The equation for that problem is actually C14H18N2O5 to carbon dioxide gas, liquid water, and nitrogen gas. We know that combustion involves burning something in the presence of oxygen gas. So the reaction would be C14H18N2O5(s) + O2(g) -> CO2(g) + H2O(l) + N2(g). From here on we would move throughout the equations and use stoichiometric coefficients to balance the equation. Whenever I notice that elements add up to odd numbers, I try to make it even and simplify later. So instead of multiplying CO2 on the product side by 14, I would by multiply it by 28 and multiply C14H18N2O5 by 2 to get the common factor of 28. Moving on, the equation would be 2C14H18N2O5(s) + O2(g) -> 28CO2(g) +H2O(l) + N2(g). Then I would multiply N2 by 2 to equal the 4N on the reactant side. Then, I would multiply H2O by 18 to equal the 36H on the left side, making the equation 2C14H18N2O5(s) + O2(g) -> 28CO2(g) + 18H2O(l) + 2N2(g).
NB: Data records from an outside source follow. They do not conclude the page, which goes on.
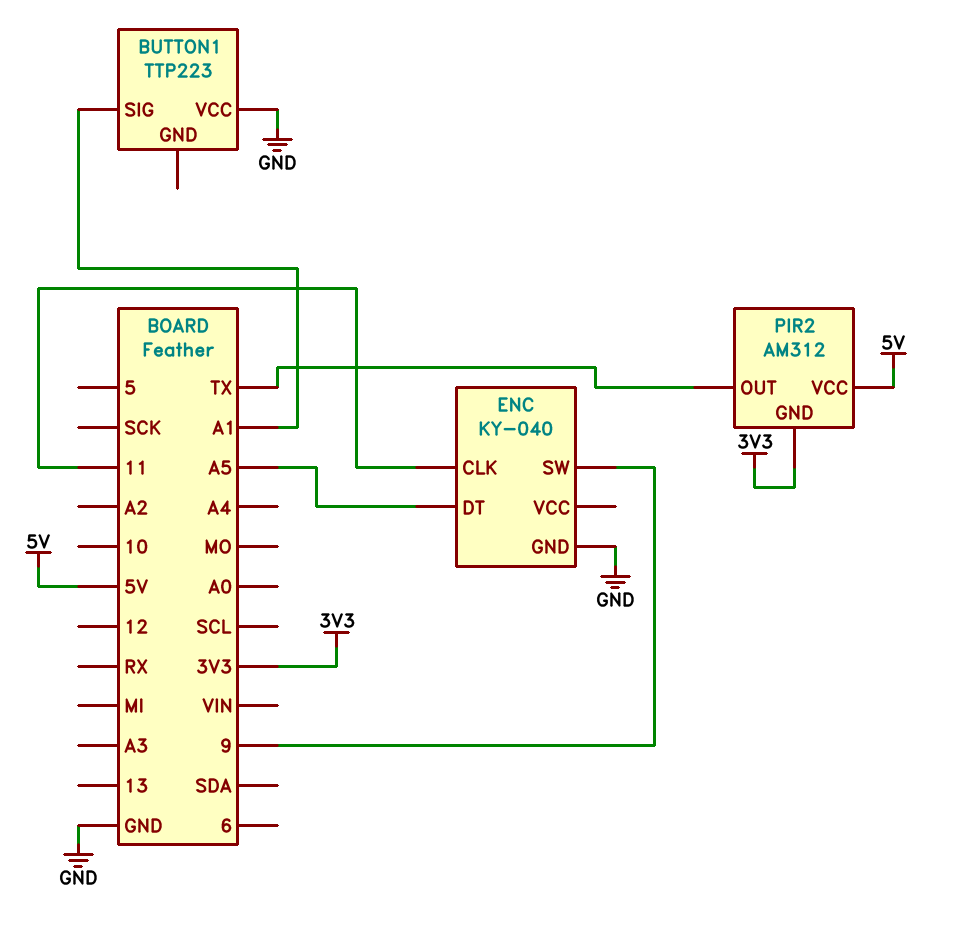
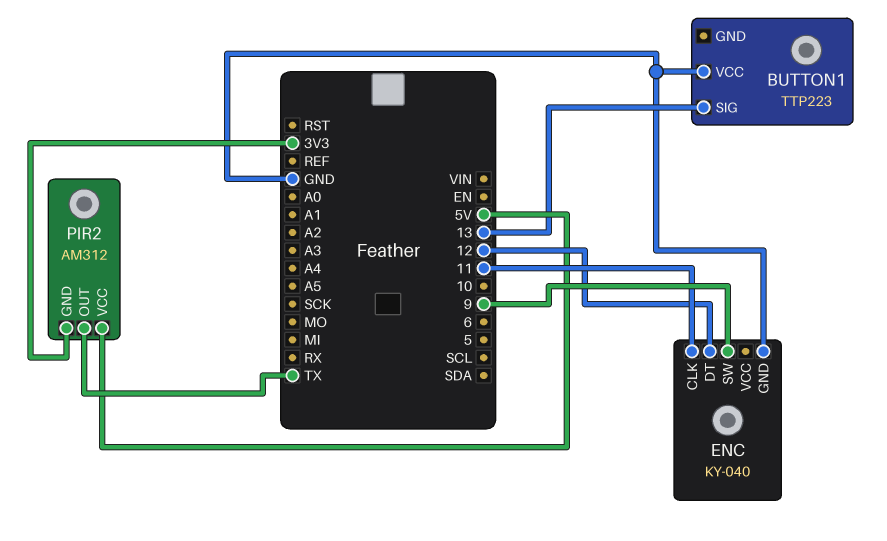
BUTTON1 pin SIG: A1 -> 13
ENC pin DT: A5 -> 12

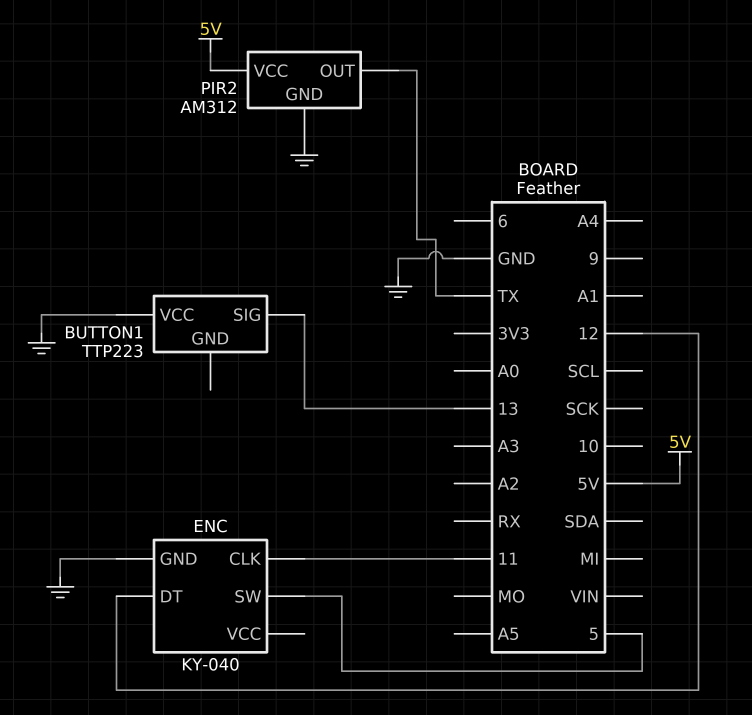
ENC pin SW: 9 -> 5
PIR2 pin GND: 3V3 -> GND

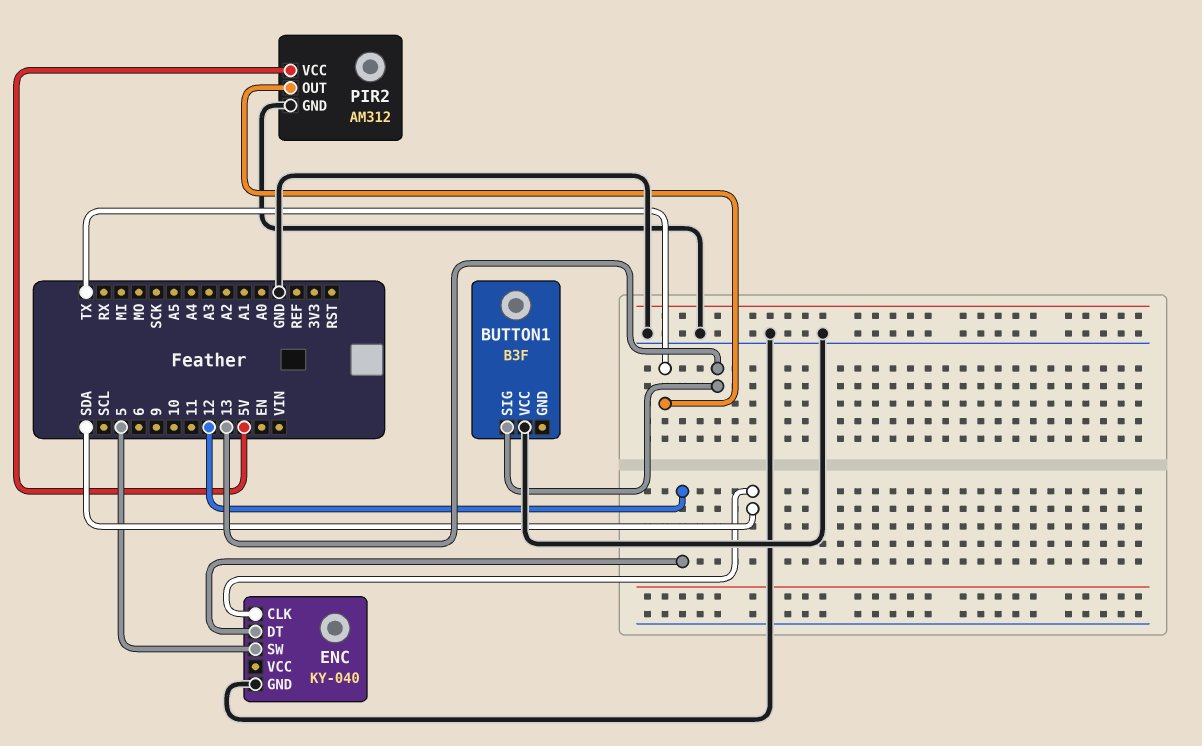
BUTTON1: TTP223 -> B3F
ENC pin CLK: 11 -> SDA

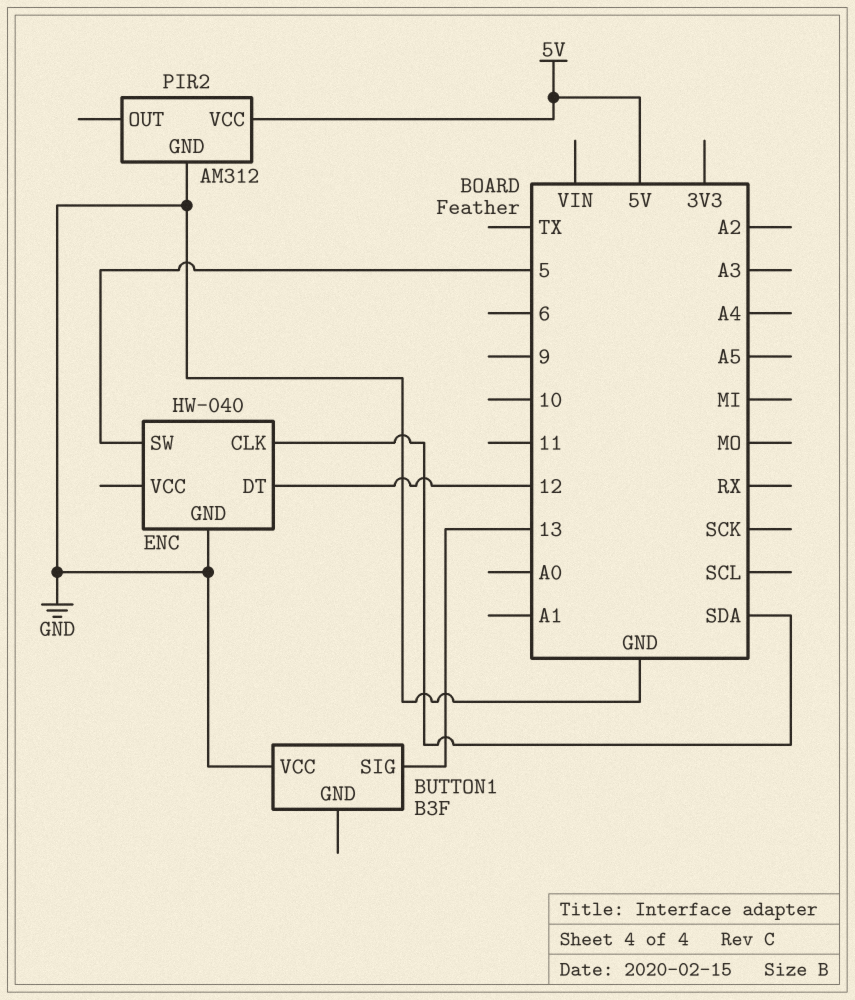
ENC: KY-040 -> HW-040
PIR2 pin OUT: TX -> none

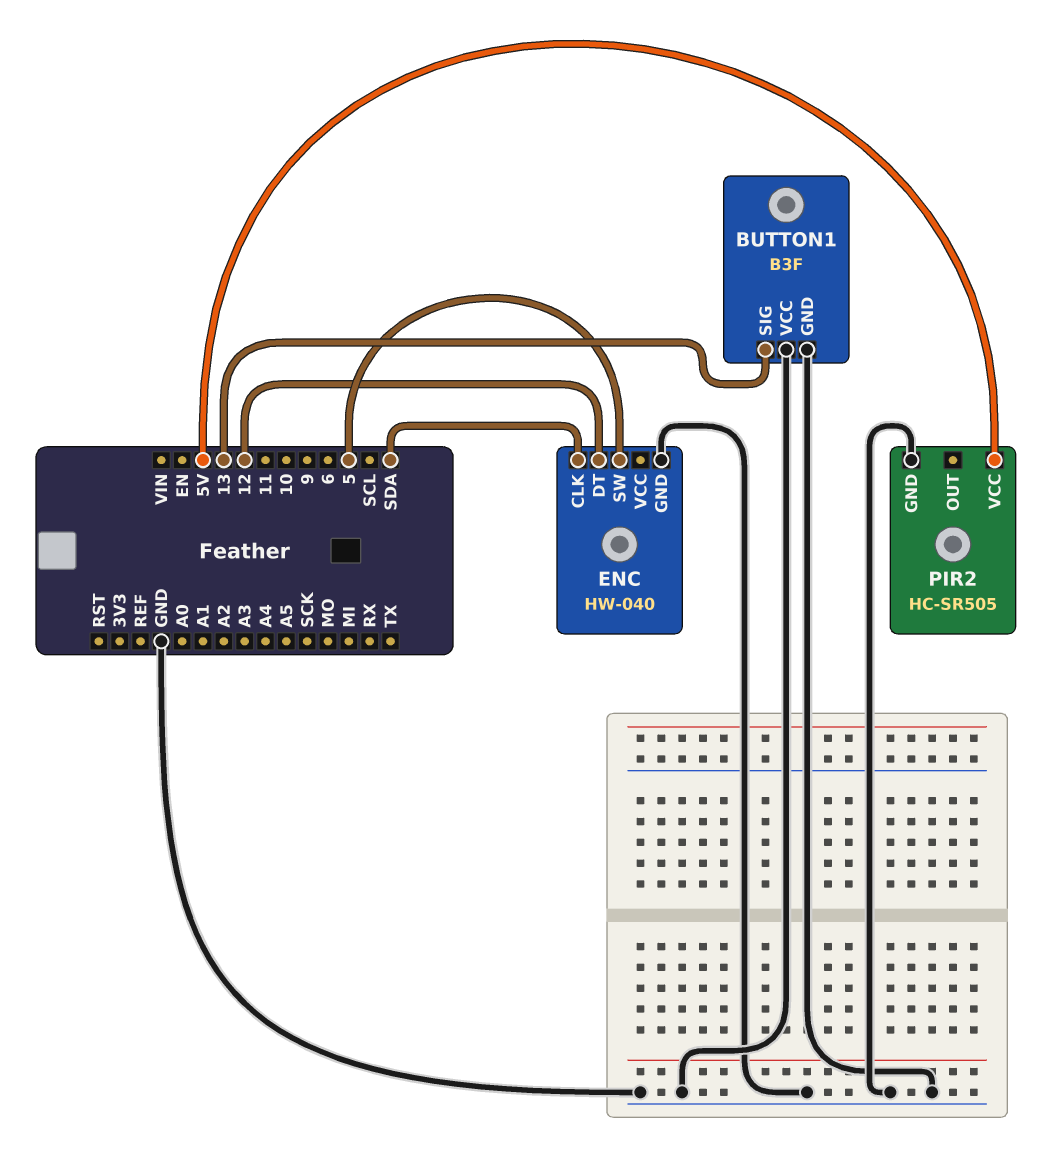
BUTTON1 pin GND: none -> GND
PIR2: AM312 -> HC-SR505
We find that there are now 74 oxygen on the right side [(28x2) + (18)]. There are already 10 oxygen on the left side, so we only need 64 more oxygen to make both sides equal. The equation ends up becoming 2C14H18N2O5(s) + 32O2(g) -> 28CO2(g) + 18H2O(l) + 2N2(g). Reducing everything by a factor of 2 gives you C14H18N2O5(s) + 16O2(g) -> 14CO2(G) + 9H2O(l) + N2(g).